Sun satellites were small alternative office facilities. Separate from the corporate campus in the California, they were located geographically closer to employees’ homes. Back then, in order for the general Sun population to log into Sun’s system they needed to be at a Sun Workstation. This made access from some place other than a Sun office difficult and working at home almost impossible. Some engineers had ISDN lines, but then laptops and broadband DSL or cable connections were in no way ubiquitous, for Sun employees or anyone. Hard to believe that was only a short time ago. Sun originally opened three satellite offices as prototypes for different places where employees could
“drop-in”, the name later attached to the sites. Much of the original intent was to mitigate commutes. Employees could stop at these workplaces, grab an open workspace, do email, make phone calls and then later, when traffic died down, continue on to their assigned office on campus.

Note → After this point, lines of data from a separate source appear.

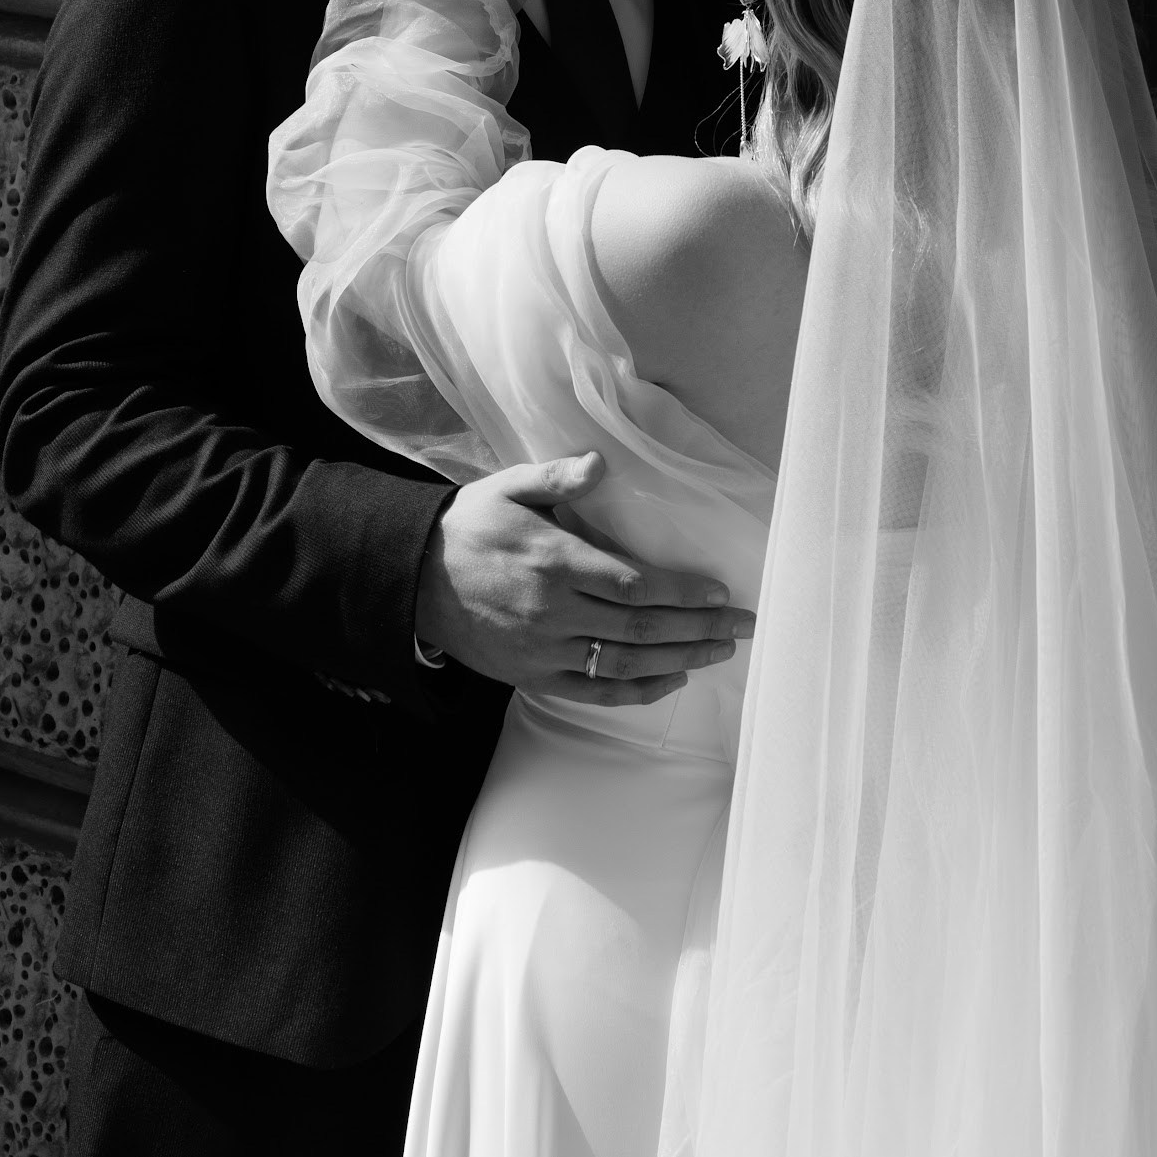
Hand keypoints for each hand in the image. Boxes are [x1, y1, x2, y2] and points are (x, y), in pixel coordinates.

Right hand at [414, 453, 754, 706]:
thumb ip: (558, 476)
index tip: (722, 593)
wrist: (413, 579)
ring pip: (626, 662)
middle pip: (643, 628)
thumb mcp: (509, 487)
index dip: (685, 593)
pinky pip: (595, 691)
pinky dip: (637, 689)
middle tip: (743, 627)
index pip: (636, 584)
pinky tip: (671, 678)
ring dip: (680, 659)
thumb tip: (601, 464)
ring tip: (719, 653)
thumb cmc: (470, 526)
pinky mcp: (534, 676)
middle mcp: (556, 611)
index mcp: (556, 561)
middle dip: (700, 628)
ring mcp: (546, 650)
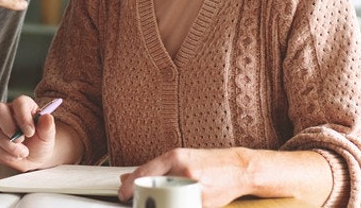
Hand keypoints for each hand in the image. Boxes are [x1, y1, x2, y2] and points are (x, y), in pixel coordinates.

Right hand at [0, 95, 58, 171]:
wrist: (34, 157)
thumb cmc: (40, 142)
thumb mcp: (47, 136)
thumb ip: (48, 127)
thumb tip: (47, 117)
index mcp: (24, 106)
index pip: (19, 103)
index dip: (23, 117)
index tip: (30, 132)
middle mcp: (8, 112)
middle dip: (8, 127)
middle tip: (20, 140)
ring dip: (9, 145)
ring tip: (23, 153)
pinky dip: (3, 154)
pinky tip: (14, 156)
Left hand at [117, 148, 251, 205]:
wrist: (237, 168)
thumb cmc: (208, 163)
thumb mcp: (180, 158)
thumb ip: (156, 168)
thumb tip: (128, 178)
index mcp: (175, 157)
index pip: (145, 172)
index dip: (130, 186)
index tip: (122, 194)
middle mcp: (183, 170)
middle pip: (152, 189)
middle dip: (142, 200)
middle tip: (139, 203)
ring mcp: (193, 187)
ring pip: (166, 202)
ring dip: (158, 206)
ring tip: (156, 205)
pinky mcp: (202, 202)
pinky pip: (182, 207)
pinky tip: (175, 206)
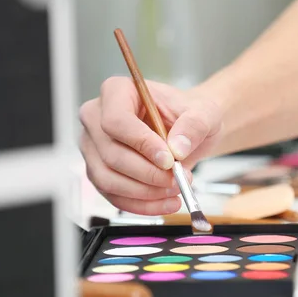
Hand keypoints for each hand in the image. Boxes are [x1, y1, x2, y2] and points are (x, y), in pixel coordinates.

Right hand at [79, 76, 222, 214]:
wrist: (189, 131)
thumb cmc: (190, 115)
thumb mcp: (203, 113)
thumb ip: (194, 125)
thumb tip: (177, 148)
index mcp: (117, 91)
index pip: (116, 121)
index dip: (141, 144)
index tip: (169, 159)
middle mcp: (97, 117)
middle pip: (111, 154)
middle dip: (148, 174)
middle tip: (178, 179)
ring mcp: (94, 147)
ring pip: (108, 179)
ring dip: (145, 193)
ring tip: (176, 189)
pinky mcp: (100, 172)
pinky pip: (113, 196)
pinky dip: (141, 205)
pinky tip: (166, 202)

As usage evolved, employee’s found various reasons to work at the facility. But this man’s story was so powerful it has always been the best example, and for all the right reasons, why different office places should exist. Empathy for another human being in
crisis, desire to help the employee and his or her family, true work/life balance enabling – all ways good companies want to treat their workers, yet rarely take the real steps to make the aspirations possible. If this man did not have this new type of workplace available, his options would have been limited or worse - ignore his wife’s needs because work was more important, try to commute back and forth to his office adding stress and worry resulting in less attention and quality paid to either entity – work and family, or the perhaps quit working completely.

Sun’s action, whether meant for this specific result or not, created a win-win for both. Tangibly, the company gained productivity, which might otherwise been lost, and the employee gained relief from stress and angst during a time of extreme hardship.  The
intangible gains included mutual respect, trust, consideration and perhaps even today’s rare commodity of loyalty. As sincere the desire may be for companies to create the best place to work, good intentions are not enough. They must be followed by earnest actions – which means development of the actual infrastructure that brings intent to fruition.